The answer is the exact run of lines in the listing below from the line containing "二、旨揭本案活動包含科學傳播專題" up to and including the line containing "yang kita minum, hingga", with pictures removed.
** Raw data follows **
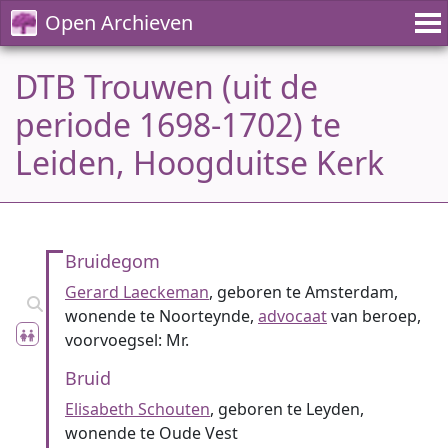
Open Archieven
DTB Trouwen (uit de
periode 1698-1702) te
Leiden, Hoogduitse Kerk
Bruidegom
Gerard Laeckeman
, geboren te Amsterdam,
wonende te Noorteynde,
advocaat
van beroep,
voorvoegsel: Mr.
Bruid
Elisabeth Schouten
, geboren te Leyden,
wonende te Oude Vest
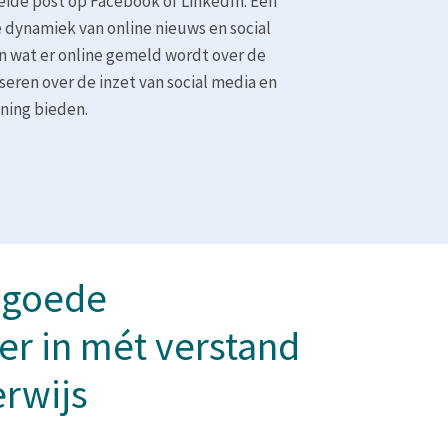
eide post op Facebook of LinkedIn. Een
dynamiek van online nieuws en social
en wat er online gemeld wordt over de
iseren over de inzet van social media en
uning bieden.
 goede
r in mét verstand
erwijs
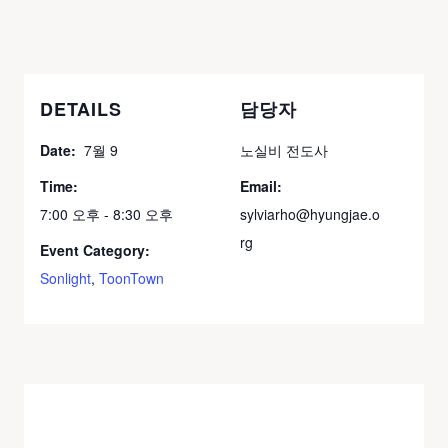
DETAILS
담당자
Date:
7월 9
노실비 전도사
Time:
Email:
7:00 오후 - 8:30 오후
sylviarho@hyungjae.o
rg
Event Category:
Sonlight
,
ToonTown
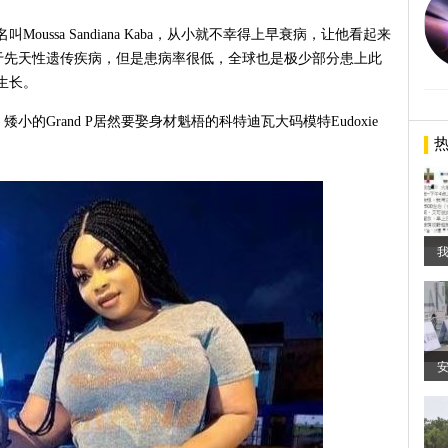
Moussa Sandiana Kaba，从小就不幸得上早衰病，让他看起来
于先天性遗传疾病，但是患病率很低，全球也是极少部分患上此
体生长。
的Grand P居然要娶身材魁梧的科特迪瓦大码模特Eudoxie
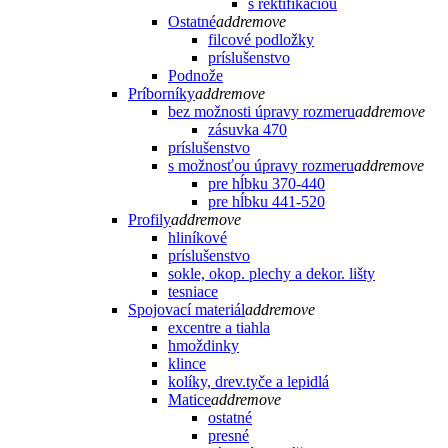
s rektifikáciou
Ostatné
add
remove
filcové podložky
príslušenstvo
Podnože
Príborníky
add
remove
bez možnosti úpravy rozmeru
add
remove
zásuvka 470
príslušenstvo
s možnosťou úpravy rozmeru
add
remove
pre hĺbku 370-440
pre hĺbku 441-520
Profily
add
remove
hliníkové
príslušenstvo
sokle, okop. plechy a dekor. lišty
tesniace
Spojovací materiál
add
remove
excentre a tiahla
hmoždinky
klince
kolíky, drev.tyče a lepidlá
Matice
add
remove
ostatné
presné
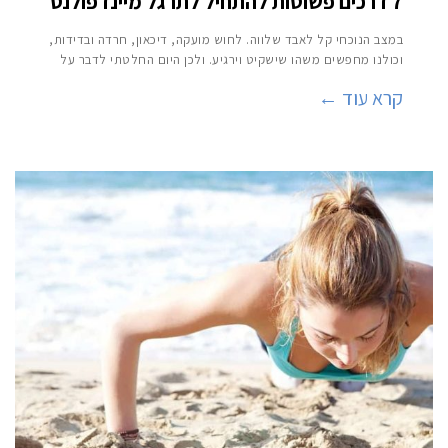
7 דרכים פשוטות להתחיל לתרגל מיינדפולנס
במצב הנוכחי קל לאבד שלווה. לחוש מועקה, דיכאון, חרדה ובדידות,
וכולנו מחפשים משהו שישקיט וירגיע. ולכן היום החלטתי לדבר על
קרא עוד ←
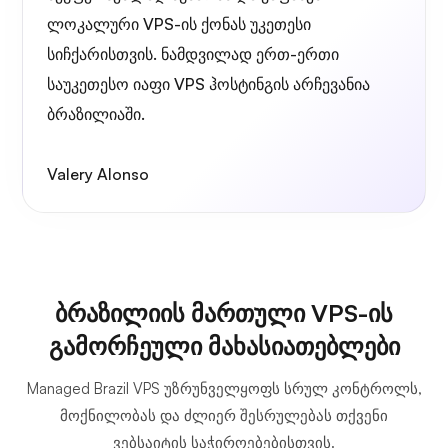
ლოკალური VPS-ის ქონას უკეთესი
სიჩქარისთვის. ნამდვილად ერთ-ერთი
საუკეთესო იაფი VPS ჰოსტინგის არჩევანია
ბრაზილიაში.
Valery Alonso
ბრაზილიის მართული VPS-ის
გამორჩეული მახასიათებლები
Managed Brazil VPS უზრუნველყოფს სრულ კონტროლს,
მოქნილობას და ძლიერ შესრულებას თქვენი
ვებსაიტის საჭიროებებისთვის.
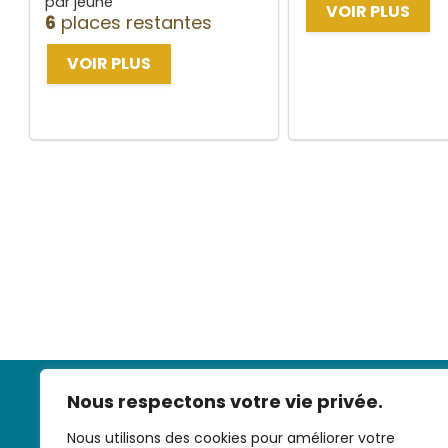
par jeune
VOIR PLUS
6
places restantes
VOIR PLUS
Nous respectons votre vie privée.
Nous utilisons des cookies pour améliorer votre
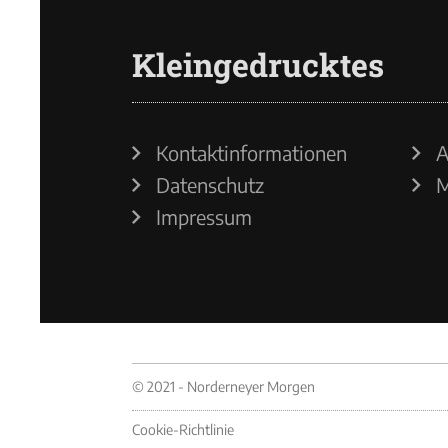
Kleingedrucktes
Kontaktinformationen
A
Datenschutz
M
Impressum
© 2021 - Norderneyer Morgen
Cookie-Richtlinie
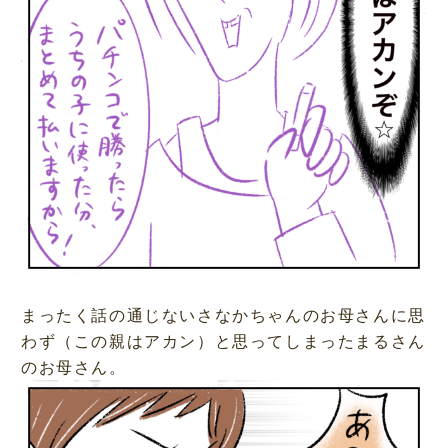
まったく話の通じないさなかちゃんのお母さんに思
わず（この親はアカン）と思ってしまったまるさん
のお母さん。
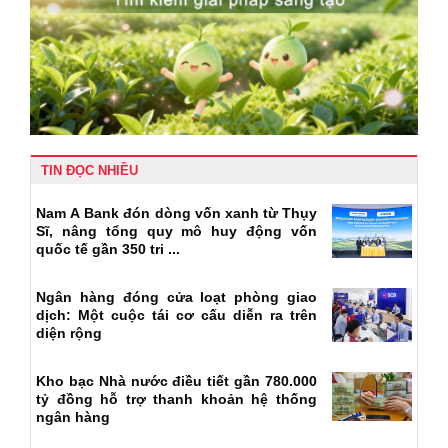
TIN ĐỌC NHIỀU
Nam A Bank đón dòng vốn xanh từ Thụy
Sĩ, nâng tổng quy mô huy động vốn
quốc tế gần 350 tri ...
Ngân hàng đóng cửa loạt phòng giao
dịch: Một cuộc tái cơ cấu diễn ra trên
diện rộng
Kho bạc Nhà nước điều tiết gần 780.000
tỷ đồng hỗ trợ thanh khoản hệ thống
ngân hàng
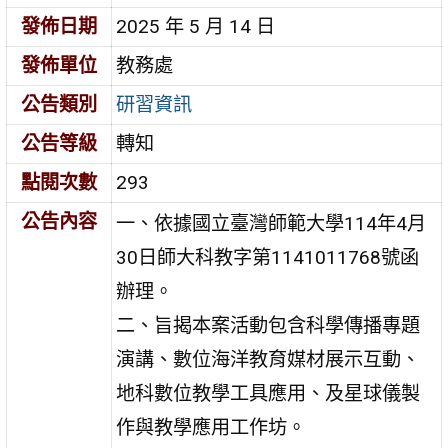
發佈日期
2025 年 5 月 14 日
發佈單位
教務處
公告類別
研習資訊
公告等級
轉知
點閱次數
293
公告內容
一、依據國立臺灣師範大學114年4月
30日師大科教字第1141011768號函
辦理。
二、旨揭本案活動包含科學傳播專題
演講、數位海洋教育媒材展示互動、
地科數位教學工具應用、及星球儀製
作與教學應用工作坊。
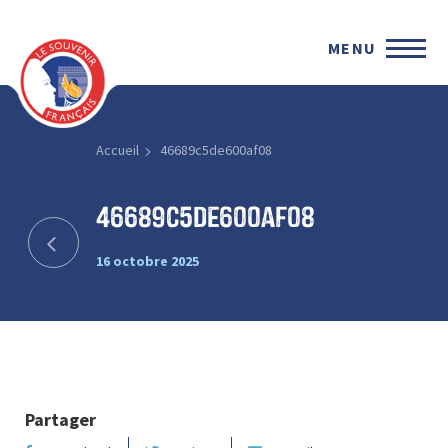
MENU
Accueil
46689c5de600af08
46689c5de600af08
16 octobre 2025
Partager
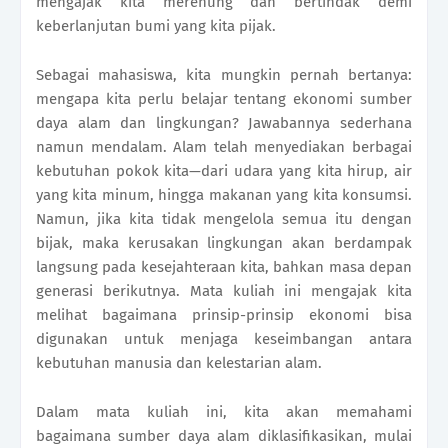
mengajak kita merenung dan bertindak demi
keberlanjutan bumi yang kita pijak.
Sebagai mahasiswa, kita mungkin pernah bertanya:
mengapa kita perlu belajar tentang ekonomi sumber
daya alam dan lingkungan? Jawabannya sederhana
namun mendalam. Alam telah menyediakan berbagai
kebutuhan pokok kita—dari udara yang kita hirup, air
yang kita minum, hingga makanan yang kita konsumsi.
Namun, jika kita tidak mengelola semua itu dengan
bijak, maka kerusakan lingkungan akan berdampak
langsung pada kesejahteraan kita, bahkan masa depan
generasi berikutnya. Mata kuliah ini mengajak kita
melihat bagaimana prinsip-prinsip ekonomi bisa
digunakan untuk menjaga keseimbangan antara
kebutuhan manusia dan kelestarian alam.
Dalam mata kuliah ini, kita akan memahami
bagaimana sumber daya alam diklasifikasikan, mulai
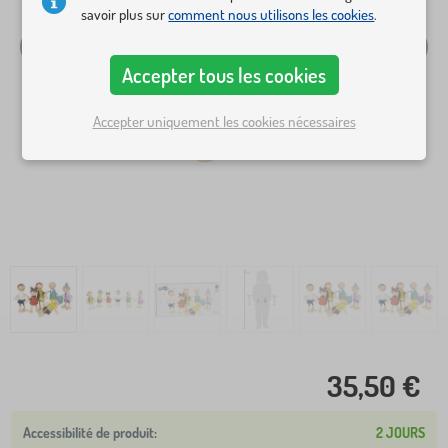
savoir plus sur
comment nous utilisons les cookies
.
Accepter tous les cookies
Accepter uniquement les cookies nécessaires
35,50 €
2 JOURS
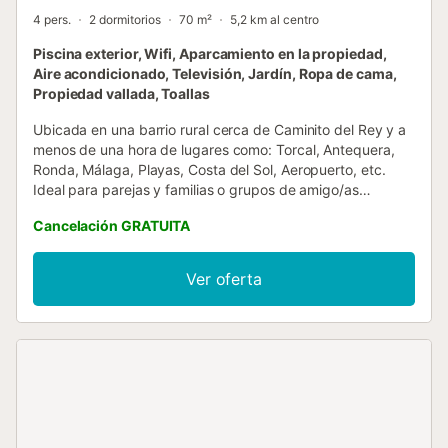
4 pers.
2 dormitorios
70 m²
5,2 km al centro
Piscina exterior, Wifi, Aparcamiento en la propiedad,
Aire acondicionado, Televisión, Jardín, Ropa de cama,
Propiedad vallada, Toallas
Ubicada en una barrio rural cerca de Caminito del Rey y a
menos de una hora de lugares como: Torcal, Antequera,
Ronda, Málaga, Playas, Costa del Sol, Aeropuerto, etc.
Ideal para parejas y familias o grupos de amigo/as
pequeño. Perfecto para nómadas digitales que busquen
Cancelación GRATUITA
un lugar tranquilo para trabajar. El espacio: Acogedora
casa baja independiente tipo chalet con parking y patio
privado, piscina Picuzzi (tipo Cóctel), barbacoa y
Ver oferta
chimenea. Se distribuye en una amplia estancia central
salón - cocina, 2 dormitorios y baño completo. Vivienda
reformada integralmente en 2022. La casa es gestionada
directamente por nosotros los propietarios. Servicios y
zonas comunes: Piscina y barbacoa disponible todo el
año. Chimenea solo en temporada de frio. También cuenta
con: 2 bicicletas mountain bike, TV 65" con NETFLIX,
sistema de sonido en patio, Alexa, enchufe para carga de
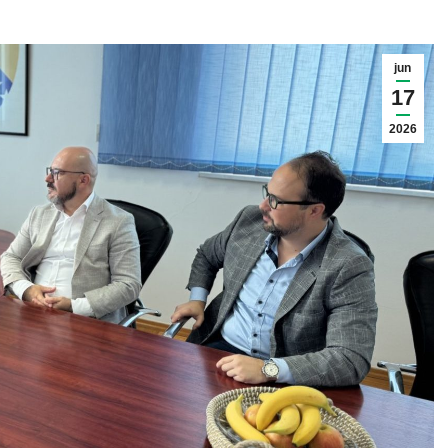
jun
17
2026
** End of Raw data **
Response for this exercise:
二、旨揭本案活動包含科學傳播專題
演講、數位海洋教育媒材展示互動、
地科數位教學工具應用、及星球儀製
作與教學應用工作坊。
MENU
Accueil
46689c5de600af08
46689c5de600af08
16 octobre 2025
Partager
mengajak kita merenung dan bertindak demi
keberlanjutan bumi yang kita pijak.
Sebagai mahasiswa, kita mungkin pernah bertanya:
mengapa kita perlu belajar tentang ekonomi sumber
daya alam dan lingkungan? Jawabannya sederhana
namun mendalam. Alam telah menyediakan berbagai
kebutuhan pokok kita—dari udara yang kita hirup, air
yang kita minum, hingga makanan yang kita konsumsi.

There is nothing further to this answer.